Bee - I looked up beef cuts:
(or see here)

It looks like brisket in England is from the same area as the plate, which is where skirt steak (and hangar steak) come from here in the US. This makes sense, as brisket is also a tough, fatty cut. If you use brisket, you'll have to slice it into thinner pieces (I imagine it comes as a single piece 2" thick or so), but that's easily done, or you could have your butcher do it for you. If the first British chart (not the one from Wikipedia) is correct, it looks like you might also have a "short plate" at your disposal. Or, as BSR says, you could use flank steak, but I don't think that's quite as fatty, and therefore not as tender.

Canned tuna isn't a nice smell at all!! My mom and sister like tuna salad sandwiches, and I remember having to leave the room whenever they opened a can of tuna. Yuck! But really, the commentary with those pictures is hilariously funny. There is always much giggling when I read through the collection. Slender quenchers? Water, sherry extract (really? you couldn't just use plain sherry, it had to be extract?), and beef boullion? Heavens to Betsy. Honestly, I think I'd only make some of those recipes if I wanted to become either bulimic or anorexic--or both!

BSR - I did eat the guacamole! I liked it better on chips than on the fajitas. I didn't like it enough to get over the feeling that it was interfering with the taste of the fajitas.
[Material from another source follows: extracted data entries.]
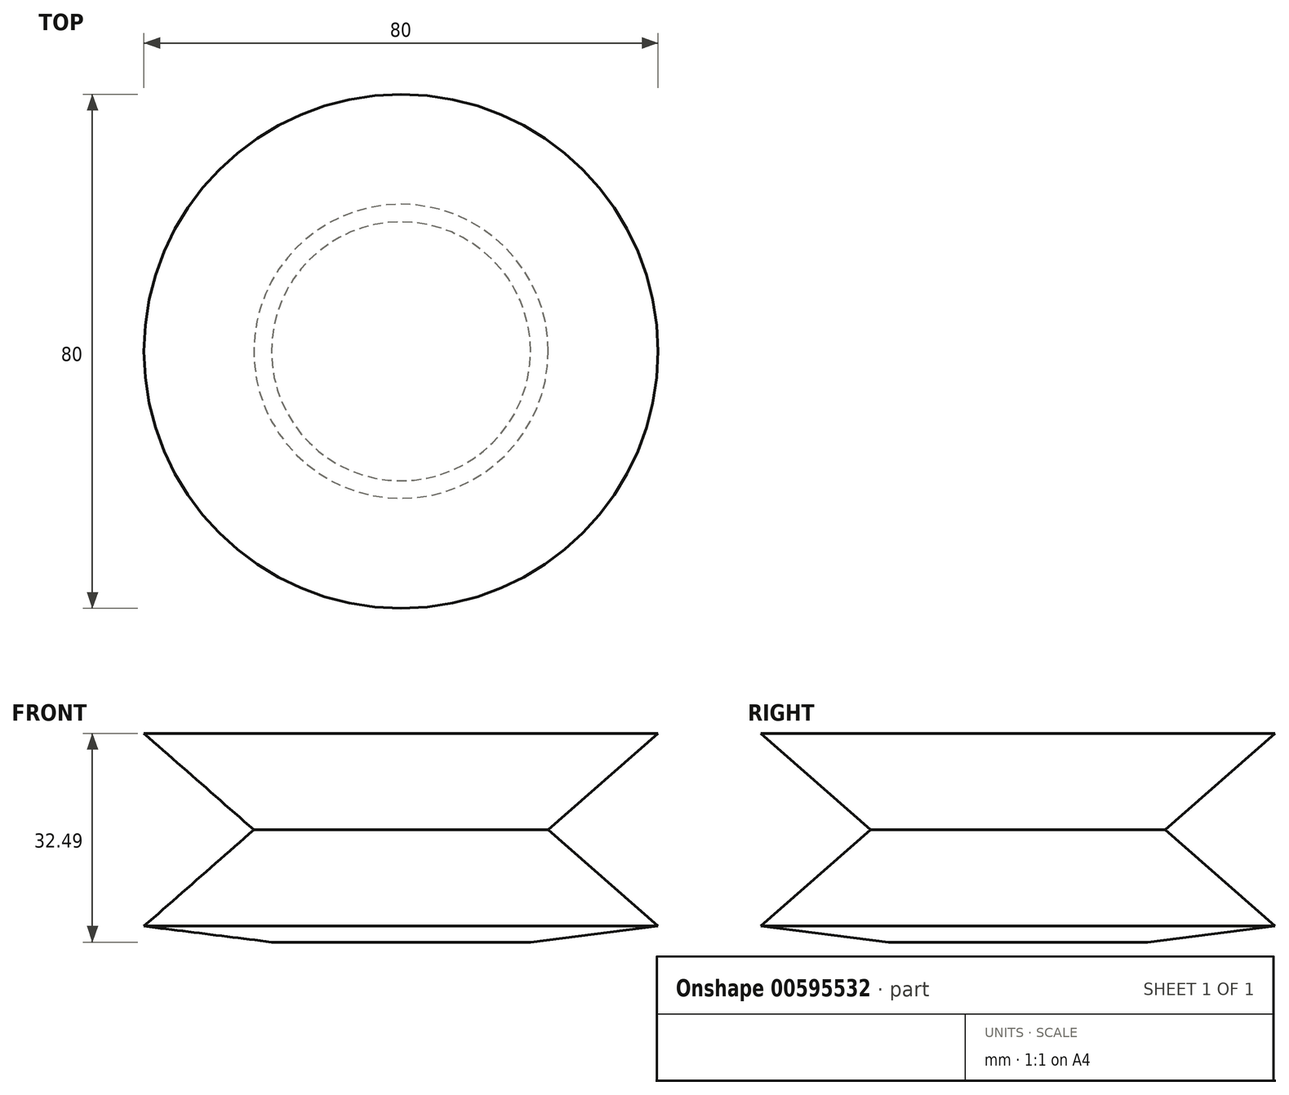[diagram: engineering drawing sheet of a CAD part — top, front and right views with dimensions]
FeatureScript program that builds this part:
annotation { "Feature Type Name" : "Feature", "Feature Type Description" : "" }
export const myFeature = defineFeature(function(context is Context, id is Id, definition is map)
    precondition{}
    {
        {
            var Q0;
            Q0=qCreatedBy(makeId("Front.planeOp"),FACE);
            var sketch = newSketch(context, id + "F0", { "sketchPlane" : qUnion([Q0])});
            skLineSegment(sketch, "E0", {"start": v(0, 0) * mm, "end": v(0, 32.49) * mm});
            skLineSegment(sketch, "E1", {"start": v(0, 32.49) * mm, "end": v(40, 32.49) * mm});
            skLineSegment(sketch, "E2", {"start": v(40, 32.49) * mm, "end": v(22.9, 17.49) * mm});
            skLineSegment(sketch, "E3", {"start": v(22.9, 17.49) * mm, "end": v(40, 2.49) * mm});
            skLineSegment(sketch, "E4", {"start": v(40, 2.49) * mm, "end": v(20.16, 0) * mm});
            skLineSegment(sketch, "E5", {"start": v(20.16, 0) * mm, "end": v(0, 0) * mm});
            skSolve(sketch);
        }
        {
            var Q0;
            Q0=makeQuery(id+"F0.imprint","IMPRINT",FACE,{"disambiguationData":[TD([[makeQuery(id+"F0.imprint","IMPRINT",EDGE,{"derivedFrom":sQuery(id+"F0.wireOp",EDGE,"E0")}),-1.0]])]});
            var Q1;
            Q1=sQuery(id+"F0.wireOp",EDGE,"E0");
            revolve(context, id + "F1", {"entities" : qUnion([Q0]), "axis" : qUnion([Q1]), "revolveType" : RevolveType.FULL});
        }
    });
And I LOVE "Steve, don't eat it!" I first came across it when I was at work, and I was laughing so hard that I had to close the window and revisit it at home, lest it become all too apparent to my neighbors that I was goofing off.

Have you seen this site? It's in German, but the idea is pretty clear as you click on the thumbnail images: they took a bunch of foods and compared them with their advertised versions. Some of them aren't too bad (mostly the chocolate ones), and some of them... well, they give the Weight Watchers recipes a run for their money. The scariest part about the whole thing: "alle produkte wurden aufgegessen." All of the products were eaten. Yikes!

Bee said...


The potted meat product was truly frightful! It was best-quality LOL stuff. Where do ya'll find this stuff?? I am just starting to realize the vast scope of weirdness available on the Internet.

As for real meat, I've never noticed beef being labeled as brisket or flank. I will check into this. Thanks, Anne, for doing some meat research for me. You are such a good researcher!!

Yes, the canned tuna smell is vile. It has put me off of tuna salad for life, I think. (Although I love seared rare tuna.) And what was the thing with the fake, synthetic foods? Sherry extract, etc.

BSR, if you are there, check in with my comments on Anne's last post re: the Taqueria and chipotle peppers.

Speaking of food, I've got to go sling some hash. (Not that I've actually ever served hash . . . but I like the expression.)